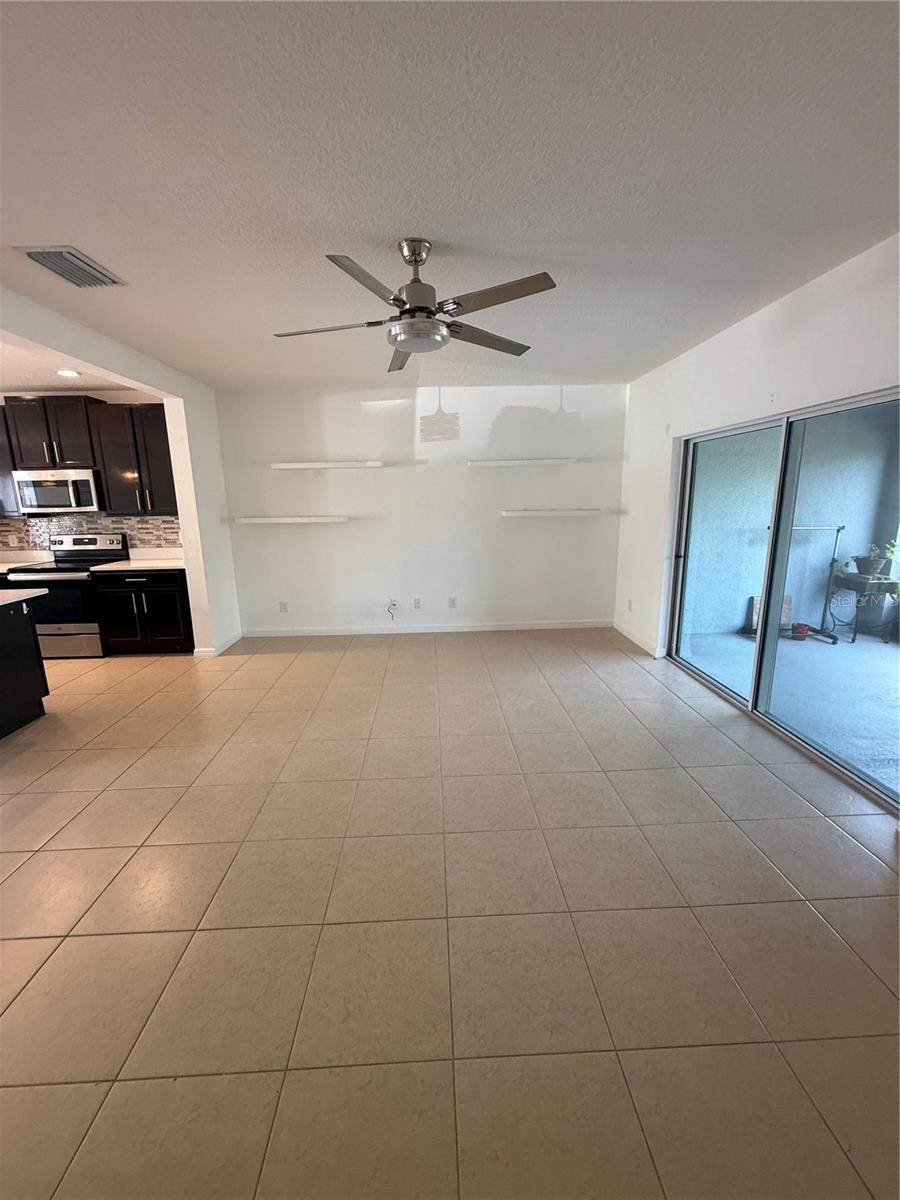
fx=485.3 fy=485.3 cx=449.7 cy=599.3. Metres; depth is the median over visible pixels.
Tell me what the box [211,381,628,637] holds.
back wall
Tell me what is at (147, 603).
base cabinet
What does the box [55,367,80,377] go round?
recessed light
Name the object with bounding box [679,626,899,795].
patio floor
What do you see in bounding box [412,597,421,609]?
wall socket
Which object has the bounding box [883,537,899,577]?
potted plant
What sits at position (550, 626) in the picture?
baseboard
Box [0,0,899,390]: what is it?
ceiling
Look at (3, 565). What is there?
countertop
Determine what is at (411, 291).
ceiling fan
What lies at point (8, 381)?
kitchen ceiling
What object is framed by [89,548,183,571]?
countertop
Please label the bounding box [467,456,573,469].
floating shelf
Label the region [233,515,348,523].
floating shelf
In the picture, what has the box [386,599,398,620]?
cable outlet
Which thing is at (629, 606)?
wall socket
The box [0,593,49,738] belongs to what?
kitchen island
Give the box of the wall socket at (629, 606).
[627,598,633,611]
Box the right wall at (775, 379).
[615,235,899,761]
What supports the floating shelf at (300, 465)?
attached to the back wall at (288, 533)
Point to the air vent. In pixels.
(72, 260)
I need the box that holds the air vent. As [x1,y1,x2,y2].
[16,246,126,287]
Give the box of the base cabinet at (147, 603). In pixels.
[94,567,192,655]
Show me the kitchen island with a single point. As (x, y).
(30, 651)
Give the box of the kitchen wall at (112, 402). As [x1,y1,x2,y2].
[0,391,178,557]
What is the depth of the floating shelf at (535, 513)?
5.04 m
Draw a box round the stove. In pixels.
[2,533,127,658]
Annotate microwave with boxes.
[13,468,102,514]
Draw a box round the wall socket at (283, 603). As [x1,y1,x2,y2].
[278,600,287,612]
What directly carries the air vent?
attached to the ceiling at (424, 207)
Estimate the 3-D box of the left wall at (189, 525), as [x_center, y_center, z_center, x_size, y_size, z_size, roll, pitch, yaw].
[-2.507,-0.393,3.040,0.143,2.616,4.993,-1,12,-2]
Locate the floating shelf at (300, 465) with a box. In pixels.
[272,461,382,470]
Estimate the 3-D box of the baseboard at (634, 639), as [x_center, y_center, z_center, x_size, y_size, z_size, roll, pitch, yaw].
[1.910,0.393,4.992,0.015,0.092,1.252,-1,12,-2]
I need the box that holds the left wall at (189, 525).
[0,284,240,655]
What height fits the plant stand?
0.647 m
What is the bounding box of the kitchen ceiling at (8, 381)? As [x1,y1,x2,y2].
[0,333,157,398]
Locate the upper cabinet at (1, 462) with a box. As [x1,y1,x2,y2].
[0,405,19,515]
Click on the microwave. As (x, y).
(38, 492)
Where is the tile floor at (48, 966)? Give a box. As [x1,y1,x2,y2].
[0,628,899,1199]
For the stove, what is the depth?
4.68 m
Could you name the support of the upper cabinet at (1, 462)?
attached to the kitchen wall at (112, 402)
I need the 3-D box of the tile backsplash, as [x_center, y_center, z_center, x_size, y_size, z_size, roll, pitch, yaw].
[-4.056,-0.667,5.149,2.851,0.462,0.010,-1,12,-2]
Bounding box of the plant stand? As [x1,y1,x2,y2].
[825,571,897,645]
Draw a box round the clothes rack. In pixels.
[780,524,842,643]
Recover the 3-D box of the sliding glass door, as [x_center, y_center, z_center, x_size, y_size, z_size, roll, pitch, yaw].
[2.145,-0.156,3.164,0.143,1.914,2.124,-1,12,-2]
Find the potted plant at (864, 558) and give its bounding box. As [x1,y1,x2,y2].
[853,544,890,577]
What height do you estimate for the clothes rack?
1.184 m
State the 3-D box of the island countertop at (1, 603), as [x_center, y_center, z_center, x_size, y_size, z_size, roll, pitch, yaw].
[-3.511,0.049,3.075,1.423,0.039,1.097,-1,12,-2]
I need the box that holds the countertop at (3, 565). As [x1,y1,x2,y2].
[0,549,54,570]
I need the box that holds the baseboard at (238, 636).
[193,630,242,656]
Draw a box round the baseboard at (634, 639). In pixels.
[612,620,664,657]
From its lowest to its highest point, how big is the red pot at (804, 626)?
0.138 m
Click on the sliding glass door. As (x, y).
(782, 586)
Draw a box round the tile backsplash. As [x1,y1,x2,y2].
[0,512,180,553]
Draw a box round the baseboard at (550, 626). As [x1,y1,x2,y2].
[241,619,611,637]
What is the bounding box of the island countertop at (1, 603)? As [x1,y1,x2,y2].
[0,589,48,607]
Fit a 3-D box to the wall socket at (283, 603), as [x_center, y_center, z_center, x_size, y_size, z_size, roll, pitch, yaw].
[-1.855,0.079,5.385,0.079,0.130,0.019,-1,12,-2]
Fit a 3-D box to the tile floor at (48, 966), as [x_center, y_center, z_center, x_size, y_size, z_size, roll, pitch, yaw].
[-1.737,1.113,2.420,8.676,0.103,8.117,-1,12,-2]
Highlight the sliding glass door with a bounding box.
[665,387,899,817]
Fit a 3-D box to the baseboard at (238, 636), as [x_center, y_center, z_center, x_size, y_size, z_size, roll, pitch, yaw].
[-2.388,0.455,5.078,0.169,0.095,0.718,-1,12,-2]
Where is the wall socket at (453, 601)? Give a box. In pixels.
[448,596,456,608]
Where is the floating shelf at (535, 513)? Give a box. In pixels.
[499,508,607,517]
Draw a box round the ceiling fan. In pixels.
[271,240,553,372]
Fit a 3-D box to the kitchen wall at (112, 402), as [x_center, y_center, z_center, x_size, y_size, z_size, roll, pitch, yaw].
[-4.525,-0.832,5.165,3.809,2.658,0.144,-1,12,-2]
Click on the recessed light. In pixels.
(65, 371)
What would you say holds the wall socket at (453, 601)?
attached to the back wall at (288, 533)
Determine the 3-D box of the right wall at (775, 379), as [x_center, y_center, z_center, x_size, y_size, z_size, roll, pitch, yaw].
[2.088,-0.290,2.183,0.171,2.619,5.869,-1,12,-2]
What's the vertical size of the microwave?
0.413 m
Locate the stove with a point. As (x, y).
(77, 553)
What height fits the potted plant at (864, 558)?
0.318 m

◇ ◇ ◇ ◇ ◇

▶ What needs to be done:
What is needed is an exact repetition of every entry, without the pictures.

▶ Exercise answer:
fx=485.3 fy=485.3 cx=449.7 cy=599.3. Metres; depth is the median over visible pixels.
Tell me what the box [211,381,628,637] holds.
back wall
Tell me what is at (147, 603).
base cabinet
What does the box [55,367,80,377] go round?
recessed light
Name the object with bounding box [679,626,899,795].
patio floor
What do you see in bounding box [412,597,421,609]?
wall socket
Which object has the bounding box [883,537,899,577]?
potted plant
What sits at position (550, 626) in the picture?
baseboard
Box [0,0,899,390]: what is it?
ceiling
Look at (3, 565). What is there?
countertop
Determine what is at (411, 291).
ceiling fan
What lies at point (8, 381)?
kitchen ceiling
What object is framed by [89,548,183,571]?
countertop
Please label the bounding box [467,456,573,469].
floating shelf
Label the region [233,515,348,523].
floating shelf
In the picture, what has the box [386,599,398,620]?
cable outlet
Which thing is at (629, 606)?
wall socket
The box [0,593,49,738] belongs to what?
kitchen island
Give the box of the wall socket at (629, 606).
[627,598,633,611]
Box the right wall at (775, 379).
[615,235,899,761]
What supports the floating shelf at (300, 465)?
attached to the back wall at (288, 533)
Point to the air vent. In pixels.
(72, 260)
I need the box that holds the air vent. As [x1,y1,x2,y2].
[16,246,126,287]
Give the box of the base cabinet at (147, 603). In pixels.
[94,567,192,655]
Show me the kitchen island with a single point. As (x, y).
(30, 651)
Give the box of the kitchen wall at (112, 402). As [x1,y1,x2,y2].
[0,391,178,557]
What is the depth of the floating shelf at (535, 513)?
5.04 m
Draw a box round the stove. In pixels.
[2,533,127,658]
Annotate microwave with boxes.
[13,468,102,514]
Draw a box round the wall socket at (283, 603). As [x1,y1,x2,y2].
[278,600,287,612]
What directly carries the air vent?
attached to the ceiling at (424, 207)
Estimate the 3-D box of the left wall at (189, 525), as [x_center, y_center, z_center, x_size, y_size, z_size, roll, pitch, yaw].
[-2.507,-0.393,3.040,0.143,2.616,4.993,-1,12,-2]
Locate the floating shelf at (300, 465) with a box. In pixels.
[272,461,382,470]
Estimate the 3-D box of the baseboard at (634, 639), as [x_center, y_center, z_center, x_size, y_size, z_size, roll, pitch, yaw].
[1.910,0.393,4.992,0.015,0.092,1.252,-1,12,-2]
I need the box that holds the left wall at (189, 525).
[0,284,240,655]
What height fits the plant stand?
0.647 m
What is the bounding box of the kitchen ceiling at (8, 381)? As [x1,y1,x2,y2].
[0,333,157,398]
Locate the upper cabinet at (1, 462) with a box. As [x1,y1,x2,y2].
[0,405,19,515]
Click on the microwave. As (x, y).
(38, 492)
Where is the tile floor at (48, 966)? Give a box. As [x1,y1,x2,y2].
[0,628,899,1199]
For the stove, what is the depth?
4.68 m
Could you name the support of the upper cabinet at (1, 462)?
attached to the kitchen wall at (112, 402)
I need the 3-D box of the tile backsplash, as [x_center, y_center, z_center, x_size, y_size, z_size, roll, pitch, yaw].
[-4.056,-0.667,5.149,2.851,0.462,0.010,-1,12,-2]
Bounding box of the plant stand? As [x1,y1,x2,y2].
[825,571,897,645]
Draw a box round the clothes rack. In pixels.
[780,524,842,643]
Recover the 3-D box of the sliding glass door, as [x_center, y_center, z_center, x_size, y_size, z_size, roll, pitch, yaw].
[2.145,-0.156,3.164,0.143,1.914,2.124,-1,12,-2]
Find the potted plant at (864, 558) and give its bounding box. As [x1,y1,x2,y2].
[853,544,890,577]
What height do you estimate for the clothes rack?
1.184 m
State the 3-D box of the island countertop at (1, 603), as [x_center, y_center, z_center, x_size, y_size, z_size, roll, pitch, yaw].
[-3.511,0.049,3.075,1.423,0.039,1.097,-1,12,-2]
I need the box that holds the countertop at (3, 565). As [x1,y1,x2,y2].
[0,549,54,570]
I need the box that holds the baseboard at (238, 636).
[193,630,242,656]
Draw a box round the baseboard at (634, 639). In pixels.
[612,620,664,657]
From its lowest to its highest point, how big is the red pot at (804, 626)?
0.138 m
Click on the sliding glass door. As (x, y).
(782, 586)
Draw a box round the tile backsplash. As [x1,y1,x2,y2].
[0,512,180,553]
Draw a box round the baseboard at (550, 626). As [x1,y1,x2,y2].
[241,619,611,637]
What is the bounding box of the island countertop at (1, 603)? As [x1,y1,x2,y2].
[0,589,48,607]
Fit a 3-D box to the wall socket at (283, 603), as [x_center, y_center, z_center, x_size, y_size, z_size, roll, pitch, yaw].
[-1.855,0.079,5.385,0.079,0.130,0.019,-1,12,-2]
Fit a 3-D box to the tile floor at (48, 966), as [x_center, y_center, z_center, x_size, y_size, z_size, roll, pitch, yaw].
[-1.737,1.113,2.420,8.676,0.103,8.117,-1,12,-2]
Highlight the sliding glass door with a bounding box.
[665,387,899,817]
Fit a 3-D box to the baseboard at (238, 636), as [x_center, y_center, z_center, x_size, y_size, z_size, roll, pitch, yaw].
[-2.388,0.455,5.078,0.169,0.095,0.718,-1,12,-2]
Where is the wall socket at (453, 601)? Give a box. In pixels.
[448,596,456,608]
Where is the floating shelf at (535, 513)? Give a box. In pixels.
[499,508,607,517]
Draw a box round the ceiling fan. In pixels.
[271,240,553,372]
Fit a 3-D box to the kitchen wall at (112, 402), as [x_center, y_center, z_center, x_size, y_size, z_size, roll, pitch, yaw].
[-4.525,-0.832,5.165,3.809,2.658,0.144,-1,12,-2]
Click on the recessed light. In pixels.
(65, 371)
What would you say holds the wall socket at (453, 601)?
attached to the back wall at (288, 533)
Determine the 3-D box of the right wall at (775, 379), as [x_center, y_center, z_center, x_size, y_size, z_size, roll, pitch, yaw].
[2.088,-0.290,2.183,0.171,2.619,5.869,-1,12,-2]
What's the vertical size of the microwave?
0.413 m
Locate the stove with a point. As (x, y).
(77, 553)
What height fits the potted plant at (864, 558)?
0.318 m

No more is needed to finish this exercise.